◆ Extrait retenu:
------------------------------------------------

La société Métro, régulièrement représentée, a indiqué avoir été intégralement réglée de sa créance et ne pas s'opposer à la demande d'arrêt de l'exécution provisoire.

Dans son soit transmis du 16 août régulièrement porté à la connaissance des parties notamment lors de l'audience, le ministère public indique ne pas avoir d'observations à présenter sauf à faire état d'une interrogation sur le paiement de la dette.

Les parties comparantes à qui ont été communiquées par courriel l'intégralité des pièces jointes au courrier de la SELARL MJ Alpes ont été autorisées à déposer des notes en délibéré.

Par courrier reçu au greffe le 27 août 2024, la société Saveurs a déposé une note en délibéré dans laquelle elle précise faire toutes réserves quant à l'exigibilité des créances du Crédit agricole et que la dette de la société Prefiloc est en cours de règlement.

Pour satisfaire aux dispositions de l'article 455 du Code de procédure civile, il est expressément renvoyé, pour plus de précisions sur les faits, prétentions et arguments des parties, à la décision déférée, aux conclusions régulièrement déposées et ci-dessus visées, comme pour l'exposé des moyens à l'énoncé qui en sera fait ci-dessous dans les motifs.

------------------------------------------------

◆ Entrées fournies:
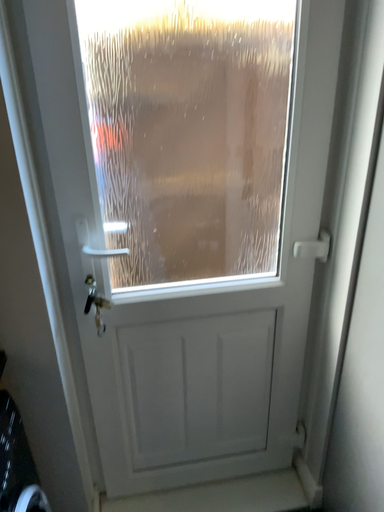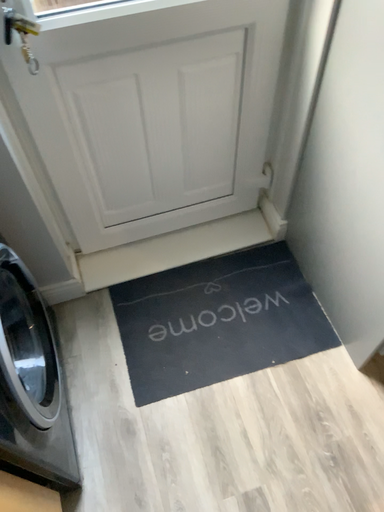
Question: Which way did the camera rotate in the video?

Choices:
 (A) rotated downward
 (B) rotated upward

Answer: (A)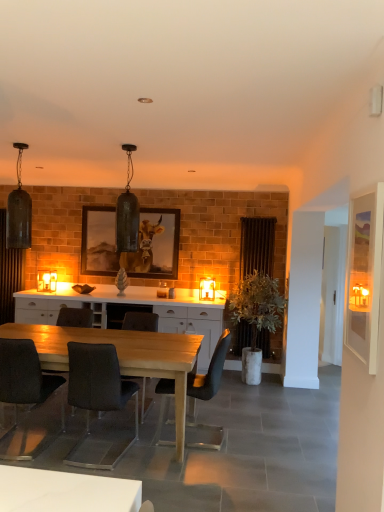
Find the location of a particular element. This screenshot has width=384, height=512. vacant area on top of metallic glass pendant light at center, which appears as the second lamp when viewed from the right (from a real-world perspective) is located at coordinates (139, 143).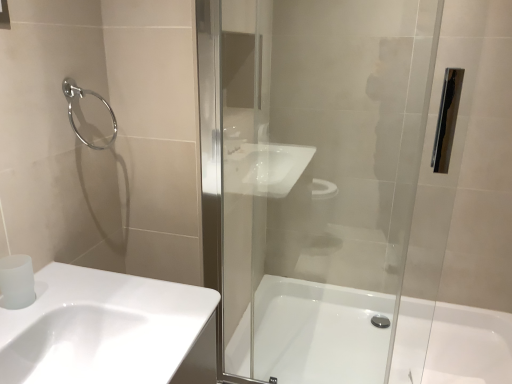
Question: Is white glossy sink at lower left taller than satin white toilet paper at lower left?

Choices:
 (A) yes
 (B) no

Answer: (A)

Question: Is white glossy sink at lower left facing away from satin white toilet paper at lower left?

Choices:
 (A) no
 (B) yes

Answer: (A)

Question: From a real-world perspective, is white glossy sink at lower left below satin white toilet paper at lower left?

Choices:
 (A) yes
 (B) no

Answer: (A)

Question: Does white glossy sink at lower left appear on the right side of satin white toilet paper at lower left?

Choices:
 (A) yes
 (B) no

Answer: (A)

Question: Could you tell me if white glossy sink at lower left is turned towards satin white toilet paper at lower left?

Choices:
 (A) yes
 (B) no

Answer: (B)

Question: Is white glossy sink at lower left positioned far away from satin white toilet paper at lower left?

Choices:
 (A) yes
 (B) no

Answer: (B)

Question: Is white glossy sink at lower left turned away from chrome metallic towel ring at upper left?

Choices:
 (A) no
 (B) yes

Answer: (A)

Question: Is white glossy sink at lower left positioned before chrome metallic towel ring at upper left?

Choices:
 (A) yes
 (B) no

Answer: (A)

Question: Is white glossy sink at lower left further to the viewer compared to chrome metallic towel ring at upper left?

Choices:
 (A) no
 (B) yes

Answer: (A)

Question: Is white glossy sink at lower left outside of chrome metallic towel ring at upper left?

Choices:
 (A) yes
 (B) no

Answer: (A)

Question: Is white glossy sink at lower left shorter than chrome metallic towel ring at upper left?

Choices:
 (A) yes
 (B) no

Answer: (A)

Question: Is chrome metallic towel ring at upper left located within white glossy sink at lower left?

Choices:
 (A) yes
 (B) no

Answer: (B)

Question: Is white glossy bathtub at center at the left side of satin white toilet paper at lower left?

Choices:
 (A) yes
 (B) no

Answer: (B)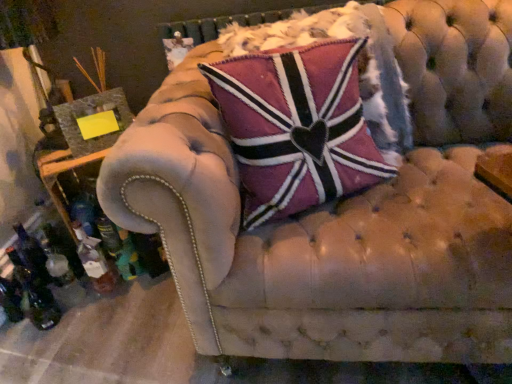
Question: Is pink velvet pillow at center oriented towards translucent glass bottle at lower left?

Choices:
 (A) yes
 (B) no

Answer: (B)

Question: Considering the relative sizes of pink velvet pillow at center and translucent glass bottle at lower left in the image provided, is pink velvet pillow at center wider than translucent glass bottle at lower left?

Choices:
 (A) yes
 (B) no

Answer: (A)

Question: From a real-world perspective, is pink velvet pillow at center beneath translucent glass bottle at lower left?

Choices:
 (A) no
 (B) yes

Answer: (A)

Question: Is pink velvet pillow at center to the right of translucent glass bottle at lower left from the viewer's perspective?

Choices:
 (A) yes
 (B) no

Answer: (A)

Question: Is pink velvet pillow at center taller than translucent glass bottle at lower left?

Choices:
 (A) no
 (B) yes

Answer: (B)

Question: Considering the relative sizes of pink velvet pillow at center and translucent glass bottle at lower left in the image provided, is pink velvet pillow at center shorter than translucent glass bottle at lower left?

Choices:
 (A) no
 (B) yes

Answer: (A)

Question: Is translucent glass bottle at lower left taller than pink velvet pillow at center?

Choices:
 (A) no
 (B) yes

Answer: (A)

Question: Is translucent glass bottle at lower left behind pink velvet pillow at center?

Choices:
 (A) yes
 (B) no

Answer: (A)

Question: Considering the relative sizes of translucent glass bottle at lower left and pink velvet pillow at center in the image provided, is translucent glass bottle at lower left thinner than pink velvet pillow at center?

Choices:
 (A) no
 (B) yes

Answer: (B)

Question: Can pink velvet pillow at center be found inside translucent glass bottle at lower left?

Choices:
 (A) no
 (B) yes

Answer: (A)

Question: From the image's perspective, does translucent glass bottle at lower left appear lower than pink velvet pillow at center?

Choices:
 (A) yes
 (B) no

Answer: (A)

Question: From a real-world perspective, is translucent glass bottle at lower left physically below pink velvet pillow at center?

Choices:
 (A) yes
 (B) no

Answer: (A)

Question: Considering the positions of translucent glass bottle at lower left and pink velvet pillow at center in the image, is translucent glass bottle at lower left wider or thinner than pink velvet pillow at center?

Choices:
 (A) thin
 (B) wide

Answer: (A)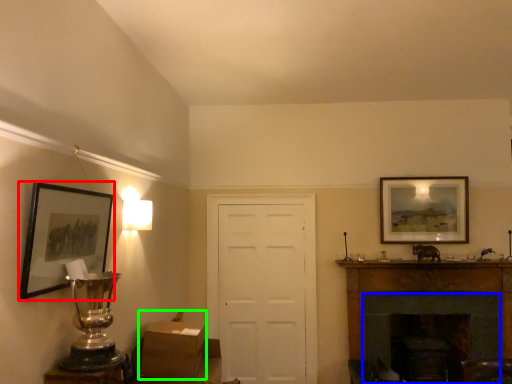
Question: Estimate the real-world distances between objects in this image. Which object is farther from picture frame (highlighted by a red box), fireplace (highlighted by a blue box) or cardboard box (highlighted by a green box)?

Choices:
 (A) fireplace
 (B) cardboard box

Answer: (A)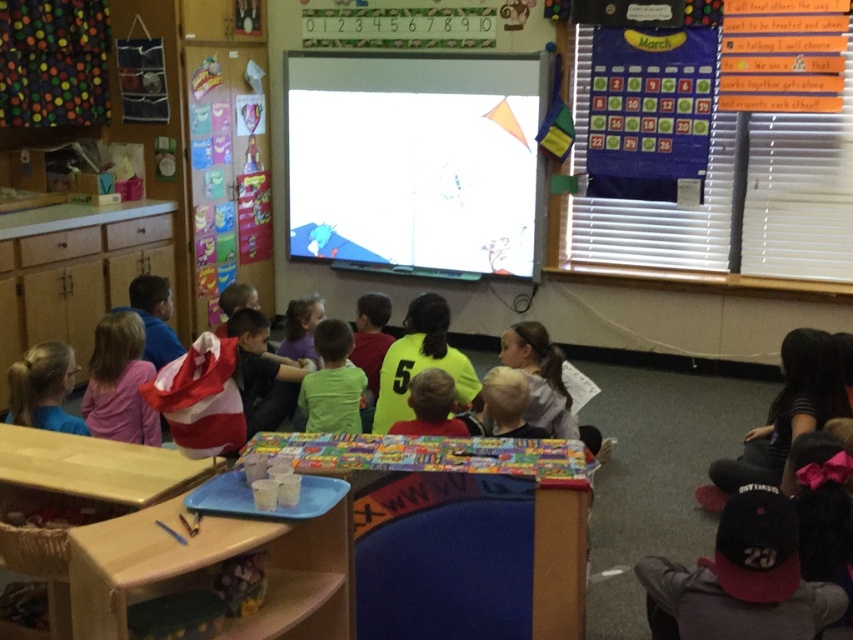
Is point (120, 388) behind point (427, 369)?

Yes, point (120, 388) is farther from viewer.

This screenshot has width=853, height=640. What do you see at coordinates (119, 381) in the screenshot? I see `pink fabric at left` at bounding box center [119, 381].

I want to click on pink fabric at left, so click(x=119, y=381).

The height and width of the screenshot is (640, 853). What do you see at coordinates (785, 413) in the screenshot?
I see `black fabric at lower right` at bounding box center [785, 413].

Which is behind, point (834, 368) or point (318, 420)?

Point (318, 420)

This screenshot has width=853, height=640. Identify the location of black fabric at lower right. (785, 413).

Who is taller, white glossy screen at upper center or pink fabric at left?

white glossy screen at upper center

Is point (508, 116) less distant than point (134, 376)?

No, (508, 116) is behind (134, 376).

Does point (364, 243) come in front of point (85, 410)?

No, it is not.

I want to click on white glossy screen at upper center, so click(x=415, y=160).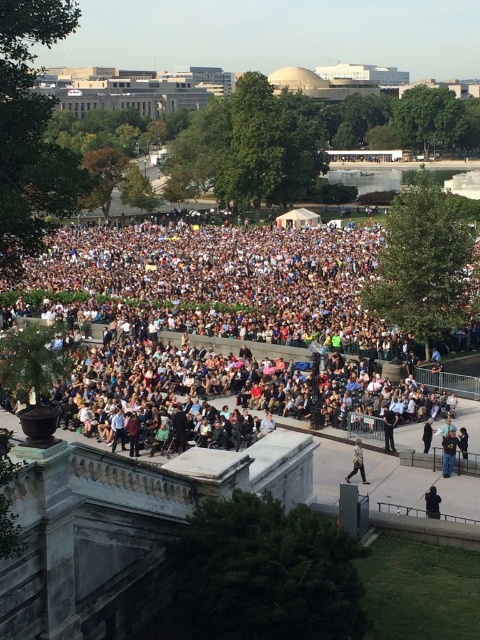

------------------------------------------------

◆ Consigne de travail:
Peux-tu reproduire l'extrait en entier, mot pour mot ? Appuie-toi uniquement sur l'extrait.

◆ Résultat de l'exercice:
La société Métro, régulièrement représentée, a indiqué avoir été intégralement réglée de sa créance et ne pas s'opposer à la demande d'arrêt de l'exécution provisoire.

Dans son soit transmis du 16 août régulièrement porté à la connaissance des parties notamment lors de l'audience, le ministère public indique ne pas avoir d'observations à présenter sauf à faire état d'une interrogation sur le paiement de la dette.

Les parties comparantes à qui ont été communiquées par courriel l'intégralité des pièces jointes au courrier de la SELARL MJ Alpes ont été autorisées à déposer des notes en délibéré.

Par courrier reçu au greffe le 27 août 2024, la société Saveurs a déposé une note en délibéré dans laquelle elle précise faire toutes réserves quant à l'exigibilité des créances du Crédit agricole et que la dette de la société Prefiloc est en cours de règlement.

Pour satisfaire aux dispositions de l'article 455 du Code de procédure civile, il est expressément renvoyé, pour plus de précisions sur les faits, prétentions et arguments des parties, à la décision déférée, aux conclusions régulièrement déposées et ci-dessus visées, comme pour l'exposé des moyens à l'énoncé qui en sera fait ci-dessous dans les motifs.